L’alimentation, l’hydratation et des compléments simples pour moduler l’inflammation
Une hydratation générale du corps influence la qualité des larmes. Chez un adulte en bonne santé, un apport de 1,5 à 2 litres d’eau par jour est recommandé, mais il faut aussi tenir compte de l’alimentation et de l’activité physique. Notez qu’une légère déshydratation augmente l’osmolarité lacrymale, c’est-à-dire la concentration en sels des larmes, ce qui irrite la surface de l’oeil. Un moyen simple d’agir consiste à répartir les apports en eau sur la journée plutôt que de boire de grands volumes de façon ponctuelle.
Les acides gras oméga-3 moduleraient également l’inflammation de la surface de l’oeil et la composition des sécrétions meibomiennes. Chez les patients supplémentés pendant 3 à 6 mois, on observe une amélioration du temps de rupture du film lacrymal et une diminution des symptômes de sécheresse. Une alimentation riche en poissons gras (saumon, maquereau, sardine), en noix et en graines de lin peut donc déjà augmenter les apports en oméga-3.
Certaines habitudes alimentaires aggravent durablement la sécheresse oculaire. Une consommation excessive de sel augmente la rétention hydrosodée et peut perturber l’équilibre hydrique. L’alcool, même à dose modérée, a un effet diurétique et déshydratant, tout comme des apports importants de caféine chez les personnes sensibles. La réduction progressive de ces apports, surtout le soir, contribue à stabiliser la qualité du film lacrymal. Pour les syndromes secs légers, quelques ajustements simples suffisent souvent : privilégier l’eau aux boissons sucrées ou alcoolisées, limiter les cafés de fin d’après-midi, réduire les plats très salés préparés industriellement.

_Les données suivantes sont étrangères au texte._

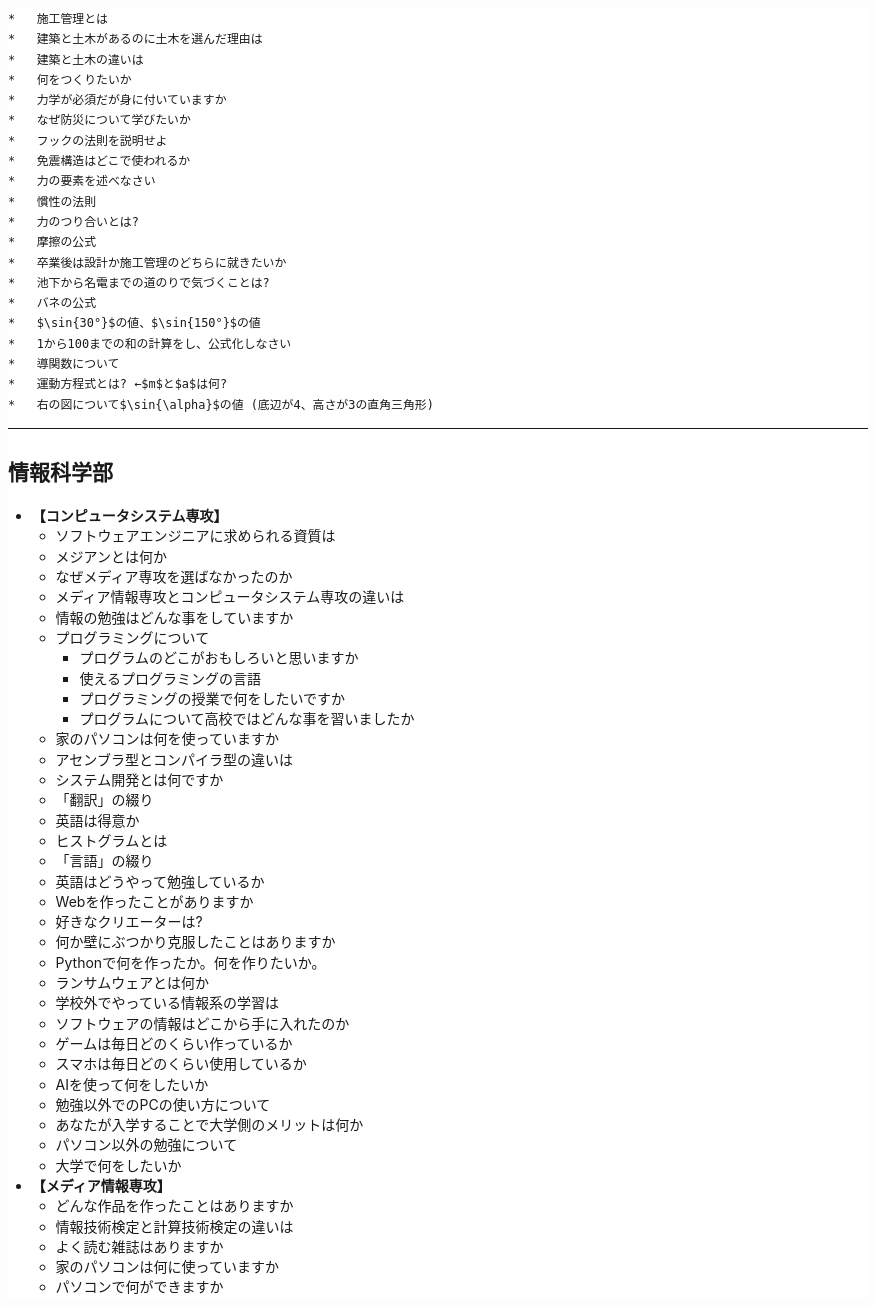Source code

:     *   施工管理とは
    *   建築と土木があるのに土木を選んだ理由は
    *   建築と土木の違いは
    *   何をつくりたいか
    *   力学が必須だが身に付いていますか
    *   なぜ防災について学びたいか
    *   フックの法則を説明せよ
    *   免震構造はどこで使われるか
    *   力の要素を述べなさい
    *   慣性の法則
    *   力のつり合いとは?
    *   摩擦の公式
    *   卒業後は設計か施工管理のどちらに就きたいか
    *   池下から名電までの道のりで気づくことは?
    *   バネの公式
    *   $\sin{30°}$の値、$\sin{150°}$の値
    *   1から100までの和の計算をし、公式化しなさい
    *   導関数について
    *   運動方程式とは? ←$m$と$a$は何?
    *   右の図について$\sin{\alpha}$の値 (底辺が4、高さが3の直角三角形)

---

## 情報科学部

*   **【コンピュータシステム専攻】**
    *   ソフトウェアエンジニアに求められる資質は
    *   メジアンとは何か
    *   なぜメディア専攻を選ばなかったのか
    *   メディア情報専攻とコンピュータシステム専攻の違いは
    *   情報の勉強はどんな事をしていますか
    *   プログラミングについて
        *   プログラムのどこがおもしろいと思いますか
        *   使えるプログラミングの言語
        *   プログラミングの授業で何をしたいですか
        *   プログラムについて高校ではどんな事を習いましたか
    *   家のパソコンは何を使っていますか
    *   アセンブラ型とコンパイラ型の違いは
    *   システム開発とは何ですか
    *   「翻訳」の綴り
    *   英語は得意か
    *   ヒストグラムとは
    *   「言語」の綴り
    *   英語はどうやって勉強しているか
    *   Webを作ったことがありますか
    *   好きなクリエーターは?
    *   何か壁にぶつかり克服したことはありますか
    *   Pythonで何を作ったか。何を作りたいか。
    *   ランサムウェアとは何か
    *   学校外でやっている情報系の学習は
    *   ソフトウェアの情報はどこから手に入れたのか
    *   ゲームは毎日どのくらい作っているか
    *   スマホは毎日どのくらい使用しているか
    *   AIを使って何をしたいか
    *   勉強以外でのPCの使い方について
    *   あなたが入学することで大学側のメリットは何か
    *   パソコン以外の勉強について
    *   大学で何をしたいか
*   **【メディア情報専攻】**
    *   どんな作品を作ったことはありますか
    *   情報技術検定と計算技術検定の違いは
    *   よく読む雑誌はありますか
    *   家のパソコンは何に使っていますか
    *   パソコンで何ができますか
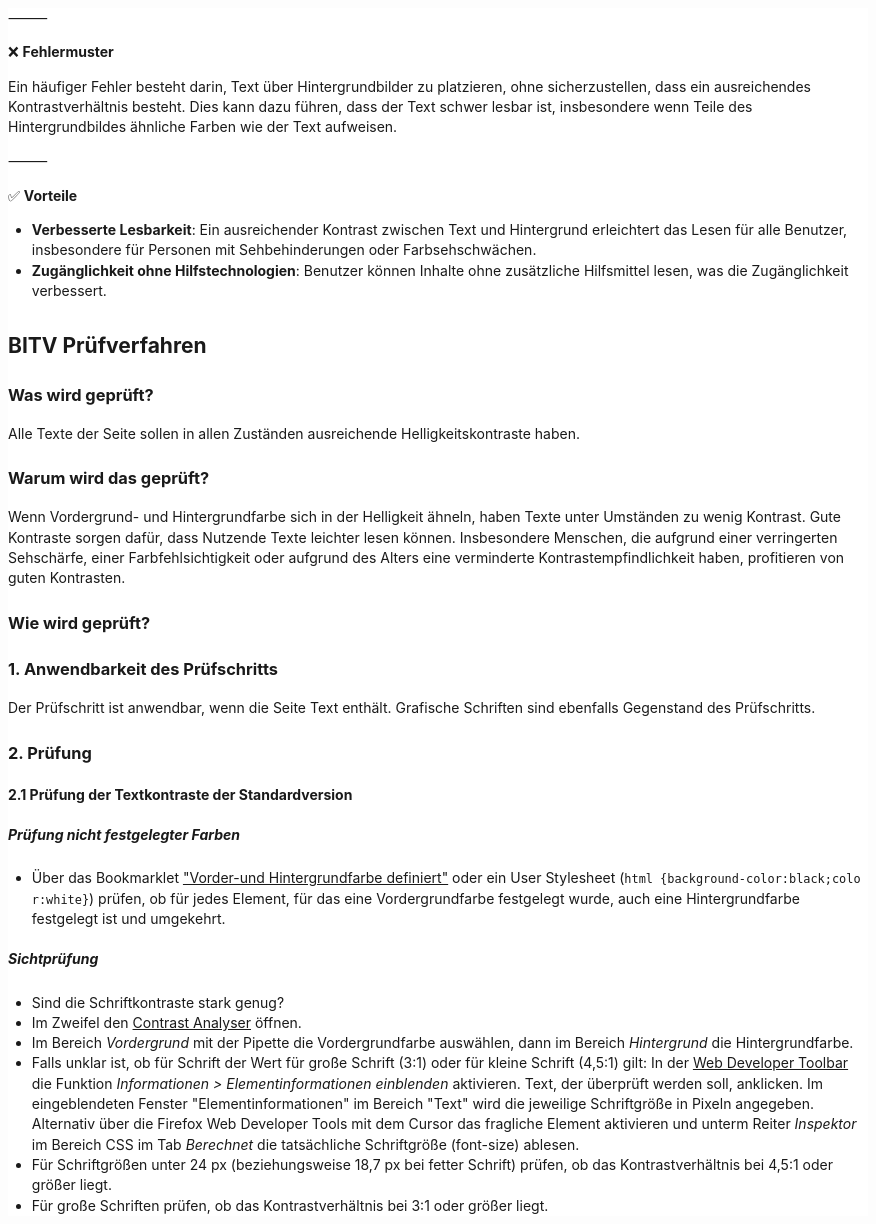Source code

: ⸻

❌ **Fehlermuster**

Ein häufiger Fehler besteht darin, Text über Hintergrundbilder zu platzieren, ohne sicherzustellen, dass ein ausreichendes Kontrastverhältnis besteht. Dies kann dazu führen, dass der Text schwer lesbar ist, insbesondere wenn Teile des Hintergrundbildes ähnliche Farben wie der Text aufweisen.  

⸻

✅ **Vorteile**
- **Verbesserte Lesbarkeit**: Ein ausreichender Kontrast zwischen Text und Hintergrund erleichtert das Lesen für alle Benutzer, insbesondere für Personen mit Sehbehinderungen oder Farbsehschwächen.
- **Zugänglichkeit ohne Hilfstechnologien**: Benutzer können Inhalte ohne zusätzliche Hilfsmittel lesen, was die Zugänglichkeit verbessert.


## BITV Prüfverfahren

### Was wird geprüft?

Alle Texte der Seite sollen in allen Zuständen ausreichende Helligkeitskontraste haben.

### Warum wird das geprüft?

Wenn Vordergrund- und Hintergrundfarbe sich in der Helligkeit ähneln, haben Texte unter Umständen zu wenig Kontrast. Gute Kontraste sorgen dafür, dass Nutzende Texte leichter lesen können. Insbesondere Menschen, die aufgrund einer verringerten Sehschärfe, einer Farbfehlsichtigkeit oder aufgrund des Alters eine verminderte Kontrastempfindlichkeit haben, profitieren von guten Kontrasten.

### Wie wird geprüft?

### 1\. Anwendbarkeit des Prüfschritts

Der Prüfschritt ist anwendbar, wenn die Seite Text enthält. Grafische Schriften sind ebenfalls Gegenstand des Prüfschritts.

### 2\. Prüfung

#### 2.1 Prüfung der Textkontraste der Standardversion

##### Prüfung nicht festgelegter Farben

-   Über das Bookmarklet ["Vorder-und Hintergrundfarbe definiert"](https://www.bitvtest.de/bitv_test/das_testverfahren_im_detail/werkzeugliste.html#vorderhintergrundfarbebm) oder ein User Stylesheet (`html {background-color:black;color:white}`) prüfen, ob für jedes Element, für das eine Vordergrundfarbe festgelegt wurde, auch eine Hintergrundfarbe festgelegt ist und umgekehrt.

##### Sichtprüfung

-   Sind die Schriftkontraste stark genug?
-   Im Zweifel den [Contrast Analyser](https://www.bitvtest.de/bitv_test/das_testverfahren_im_detail/werkzeugliste.html#cca) öffnen.
-   Im Bereich _Vordergrund_ mit der Pipette die Vordergrundfarbe auswählen, dann im Bereich _Hintergrund_ die Hintergrundfarbe.
-   Falls unklar ist, ob für Schrift der Wert für große Schrift (3:1) oder für kleine Schrift (4,5:1) gilt: In der [Web Developer Toolbar](https://www.bitvtest.de/bitv_test/das_testverfahren_im_detail/werkzeugliste.html#webdeveloper) die Funktion _Informationen > Elementinformationen einblenden_ aktivieren. Text, der überprüft werden soll, anklicken. Im eingeblendeten Fenster "Elementinformationen" im Bereich "Text" wird die jeweilige Schriftgröße in Pixeln angegeben. Alternativ über die Firefox Web Developer Tools mit dem Cursor das fragliche Element aktivieren und unterm Reiter _Inspektor_ im Bereich CSS im Tab _Berechnet_ die tatsächliche Schriftgröße (font-size) ablesen.
-   Für Schriftgrößen unter 24 px (beziehungsweise 18,7 px bei fetter Schrift) prüfen, ob das Kontrastverhältnis bei 4,5:1 oder größer liegt.
-   Für große Schriften prüfen, ob das Kontrastverhältnis bei 3:1 oder größer liegt.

Quand les solutions simples ne suffisent plus : signaux d’alerte et prise en charge
La majorité des sécheresses oculaires est bénigne et fonctionnelle, mais certains signes doivent alerter car ils peuvent évoquer une maladie systémique comme un syndrome de Sjögren, une polyarthrite rhumatoïde ou un lupus. Une sécheresse oculaire intense associée à une sécheresse buccale marquée, des douleurs articulaires matinales, des éruptions cutanées inexpliquées ou une fatigue profonde nécessitent généralement une consultation spécialisée.
En cas de sécheresse oculaire persistante, un ophtalmologiste peut réaliser plusieurs tests de base. Le break-up time (BUT) mesure le temps de rupture du film lacrymal après un clignement. Le test de Schirmer, quant à lui, quantifie la production lacrymale en mesurant la longueur d’humidification de bandelettes de papier filtre posées dans le cul-de-sac conjonctival. La coloration à la fluorescéine révèle les zones d’épithélium cornéen lésées, souvent sous forme de ponctuations diffuses ou localisées en zone inférieure. D’autres colorants, comme la rose bengale ou le vert de lissamine, apportent des informations complémentaires sur la vitalité cellulaire.
Il faut aussi savoir que certains médicaments réduisent la production lacrymale ou modifient la qualité des larmes. Les antihistaminiques, utilisés contre les allergies, les antidépresseurs de type ISRS et les bêtabloquants (oraux ou en collyre pour le glaucome) figurent parmi les plus impliqués. Ajuster le traitement, lorsque cela est possible, ou adopter mesures compensatoires (larmes artificielles sans conservateur, hygiène des paupières, protection visuelle renforcée) améliore souvent la situation.